Ingredients (8 ramekins or 2-qt dish)

Custard

  • 1 (15-oz) can pumpkin puree (not pie filling)

  • 1 (12-oz) can evaporated milk

  • 3 large eggs, room temp

  • ½ cup brown sugar, packed

  • ¼ cup maple syrup or granulated sugar

  • 1 tsp vanilla extract

  • 1 ½ tsp ground cinnamon

  • ½ tsp ground ginger

  • ¼ tsp ground nutmeg

  • ¼ tsp ground cloves (or allspice)

  • ½ tsp fine sea salt

Gingersnap topping

  • 1 ¼ cups gingersnap cookie crumbs (about 6–7 oz)

  • 3 Tbsp melted butter

  • 1 Tbsp brown sugar

  • Pinch salt

Directions

  1. Prep: Heat oven to 325°F (165°C). Set 8 (6-oz) ramekins in a roasting pan. Boil a kettle of water.

  2. Blend custard: Whisk pumpkin, evaporated milk, eggs, sugars, vanilla, spices, and salt until smooth (or blend 15 seconds).

  3. Fill: Divide custard among ramekins (or pour into a 2-qt baking dish).

  4. Water bath: Place pan on oven rack; pour hot water into pan halfway up sides of ramekins.

  5. Bake: 30–35 minutes for ramekins, 40–50 minutes for large dish—edges set, centers slightly wobbly.

  6. Cool: Remove from water bath; cool 30 minutes, then refrigerate at least 3 hours (overnight best).

  7. Topping: Stir crumbs, melted butter, brown sugar, and salt until sandy clumps form. Toast on a sheet pan at 350°F (175°C) for 5–7 minutes until fragrant. Cool.

  8. Serve: Sprinkle topping just before serving. Add whipped cream or vanilla yogurt if desired.

Make-ahead & storage

  • Custards keep 3–4 days covered in the fridge.

  • Topping stays crisp in an airtight container for 1 week.

  • Assemble before serving for max crunch.

Variations

  • Dairy-free: Use full-fat coconut milk (well stirred).

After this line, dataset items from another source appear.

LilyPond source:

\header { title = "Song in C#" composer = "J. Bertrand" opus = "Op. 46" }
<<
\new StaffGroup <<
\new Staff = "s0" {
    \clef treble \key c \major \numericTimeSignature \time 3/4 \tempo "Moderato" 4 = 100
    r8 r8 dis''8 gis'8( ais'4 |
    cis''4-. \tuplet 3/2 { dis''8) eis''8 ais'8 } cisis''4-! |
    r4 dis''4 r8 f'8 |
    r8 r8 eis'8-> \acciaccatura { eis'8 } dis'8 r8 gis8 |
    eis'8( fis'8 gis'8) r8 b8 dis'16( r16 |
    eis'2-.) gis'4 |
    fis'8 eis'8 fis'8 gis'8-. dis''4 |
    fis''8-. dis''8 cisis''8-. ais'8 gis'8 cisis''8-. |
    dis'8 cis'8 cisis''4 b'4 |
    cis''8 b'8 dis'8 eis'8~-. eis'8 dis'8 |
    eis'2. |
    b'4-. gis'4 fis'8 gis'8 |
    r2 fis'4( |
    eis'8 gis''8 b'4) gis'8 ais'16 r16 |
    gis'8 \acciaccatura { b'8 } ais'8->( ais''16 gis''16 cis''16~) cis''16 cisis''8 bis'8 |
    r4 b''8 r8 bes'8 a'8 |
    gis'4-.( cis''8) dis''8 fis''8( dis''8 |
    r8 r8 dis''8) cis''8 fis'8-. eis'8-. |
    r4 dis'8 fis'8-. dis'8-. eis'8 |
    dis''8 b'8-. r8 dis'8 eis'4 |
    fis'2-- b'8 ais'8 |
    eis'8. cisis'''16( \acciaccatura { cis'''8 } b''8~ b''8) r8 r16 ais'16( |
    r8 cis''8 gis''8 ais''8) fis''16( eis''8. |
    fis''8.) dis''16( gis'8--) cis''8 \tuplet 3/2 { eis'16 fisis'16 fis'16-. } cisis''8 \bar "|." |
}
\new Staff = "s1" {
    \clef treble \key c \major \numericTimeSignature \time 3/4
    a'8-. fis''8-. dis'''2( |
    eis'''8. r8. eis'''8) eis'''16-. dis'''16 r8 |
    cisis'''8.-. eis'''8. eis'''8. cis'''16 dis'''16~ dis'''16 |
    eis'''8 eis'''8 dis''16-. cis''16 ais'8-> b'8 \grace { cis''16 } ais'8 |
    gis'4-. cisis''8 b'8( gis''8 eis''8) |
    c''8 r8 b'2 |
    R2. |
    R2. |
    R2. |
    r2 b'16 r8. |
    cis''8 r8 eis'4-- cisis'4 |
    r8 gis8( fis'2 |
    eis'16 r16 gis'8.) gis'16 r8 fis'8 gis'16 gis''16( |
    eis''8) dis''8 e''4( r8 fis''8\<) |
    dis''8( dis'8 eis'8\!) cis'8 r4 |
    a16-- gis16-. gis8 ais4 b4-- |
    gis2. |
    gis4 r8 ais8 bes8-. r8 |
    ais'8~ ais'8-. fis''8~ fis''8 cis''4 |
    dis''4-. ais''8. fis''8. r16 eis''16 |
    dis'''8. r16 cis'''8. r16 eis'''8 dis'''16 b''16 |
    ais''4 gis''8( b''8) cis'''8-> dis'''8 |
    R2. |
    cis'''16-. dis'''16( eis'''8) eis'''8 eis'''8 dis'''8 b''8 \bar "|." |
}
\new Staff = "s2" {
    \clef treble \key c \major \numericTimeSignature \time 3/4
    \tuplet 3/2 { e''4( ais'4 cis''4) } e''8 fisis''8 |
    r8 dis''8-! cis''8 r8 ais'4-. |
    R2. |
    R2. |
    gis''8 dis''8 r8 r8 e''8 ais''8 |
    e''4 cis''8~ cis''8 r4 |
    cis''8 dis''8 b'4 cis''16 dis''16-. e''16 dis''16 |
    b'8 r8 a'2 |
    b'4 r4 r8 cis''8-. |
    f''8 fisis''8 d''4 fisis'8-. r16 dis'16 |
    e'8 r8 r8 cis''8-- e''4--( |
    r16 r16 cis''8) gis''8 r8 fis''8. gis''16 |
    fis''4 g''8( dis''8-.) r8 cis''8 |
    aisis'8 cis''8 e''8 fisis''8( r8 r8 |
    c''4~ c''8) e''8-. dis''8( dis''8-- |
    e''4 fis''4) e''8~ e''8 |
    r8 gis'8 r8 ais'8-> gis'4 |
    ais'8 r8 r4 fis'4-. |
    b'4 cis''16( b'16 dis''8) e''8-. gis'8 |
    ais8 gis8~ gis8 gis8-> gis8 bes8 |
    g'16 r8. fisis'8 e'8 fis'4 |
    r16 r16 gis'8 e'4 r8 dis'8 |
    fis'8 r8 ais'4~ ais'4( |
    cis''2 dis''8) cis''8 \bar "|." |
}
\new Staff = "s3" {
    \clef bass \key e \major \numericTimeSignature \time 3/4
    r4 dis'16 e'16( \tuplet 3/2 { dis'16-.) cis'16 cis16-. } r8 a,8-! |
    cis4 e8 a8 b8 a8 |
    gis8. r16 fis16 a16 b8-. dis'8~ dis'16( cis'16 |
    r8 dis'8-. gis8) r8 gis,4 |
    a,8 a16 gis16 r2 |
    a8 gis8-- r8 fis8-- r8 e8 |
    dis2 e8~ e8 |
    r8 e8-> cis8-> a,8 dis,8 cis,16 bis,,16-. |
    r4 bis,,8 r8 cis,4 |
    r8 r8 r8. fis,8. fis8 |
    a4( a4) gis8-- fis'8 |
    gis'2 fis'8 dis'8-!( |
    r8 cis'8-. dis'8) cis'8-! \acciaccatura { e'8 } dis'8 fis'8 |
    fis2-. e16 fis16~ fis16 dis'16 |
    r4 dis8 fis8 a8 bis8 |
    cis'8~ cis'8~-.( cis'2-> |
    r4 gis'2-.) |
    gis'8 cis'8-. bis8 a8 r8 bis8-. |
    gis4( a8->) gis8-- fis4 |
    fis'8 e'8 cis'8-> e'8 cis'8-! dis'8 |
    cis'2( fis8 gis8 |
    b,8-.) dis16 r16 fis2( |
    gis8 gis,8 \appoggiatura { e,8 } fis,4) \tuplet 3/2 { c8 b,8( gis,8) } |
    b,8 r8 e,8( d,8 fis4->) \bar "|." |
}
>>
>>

  • Refined-sugar light: Replace brown sugar with coconut sugar; use maple syrup only.

  • Crème brûlée style: Skip crumb; sprinkle superfine sugar on chilled custard and torch.

  • Pie pans: Bake in a 9-inch dish; watch timing.

Texture troubleshooting

  • Grainy/curdled: Oven too hot or overbaked. Pull when centers still jiggle.

  • Weepy top: Cool slowly; avoid shocking from oven to fridge.

  • Eggy taste: Use fresh eggs, don’t overbake.

Nutrition (per ramekin, with topping)

~270–310 calories, 6–8g protein, 34–38g carbs, 11–13g fat.

Serving ideas: Dollop cinnamon-maple whipped cream; dust with extra gingersnap crumbs; add pomegranate arils for color.